Problem to work on: Copy the part of the material that begins with the line containing "A smoother inversion" and ends with the line containing "http://creativecommons.org/licenses/by/3.0/", both of those lines included, reproducing every line without change.

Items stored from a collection
+===+

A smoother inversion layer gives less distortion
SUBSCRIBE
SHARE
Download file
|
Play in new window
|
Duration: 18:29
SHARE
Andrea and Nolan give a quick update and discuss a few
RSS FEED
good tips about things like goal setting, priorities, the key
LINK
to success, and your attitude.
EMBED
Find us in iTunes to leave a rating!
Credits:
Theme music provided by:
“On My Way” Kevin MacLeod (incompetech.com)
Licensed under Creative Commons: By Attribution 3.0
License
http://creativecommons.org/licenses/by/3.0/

+===+

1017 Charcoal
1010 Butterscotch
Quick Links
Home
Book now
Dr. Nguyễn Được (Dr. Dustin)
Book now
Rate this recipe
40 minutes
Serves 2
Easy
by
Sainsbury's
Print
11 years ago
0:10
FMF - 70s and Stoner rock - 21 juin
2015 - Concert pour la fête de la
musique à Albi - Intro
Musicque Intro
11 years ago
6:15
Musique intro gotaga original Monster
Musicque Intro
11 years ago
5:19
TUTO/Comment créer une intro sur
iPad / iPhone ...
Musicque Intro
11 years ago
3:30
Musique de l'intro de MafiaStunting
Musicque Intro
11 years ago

+===+

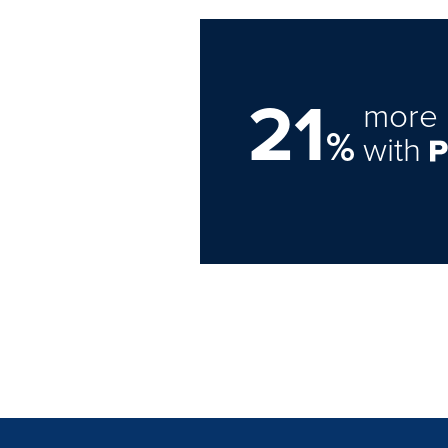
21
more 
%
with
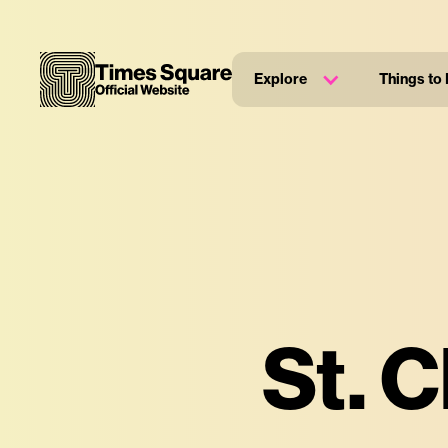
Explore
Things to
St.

+===+

Written solution:
A smoother inversion layer gives less distortion
SUBSCRIBE
SHARE
Download file
|
Play in new window
|
Duration: 18:29
SHARE
Andrea and Nolan give a quick update and discuss a few
RSS FEED
good tips about things like goal setting, priorities, the key
LINK
to success, and your attitude.
EMBED
Find us in iTunes to leave a rating!
Credits:
Theme music provided by:
“On My Way” Kevin MacLeod (incompetech.com)
Licensed under Creative Commons: By Attribution 3.0
License
http://creativecommons.org/licenses/by/3.0/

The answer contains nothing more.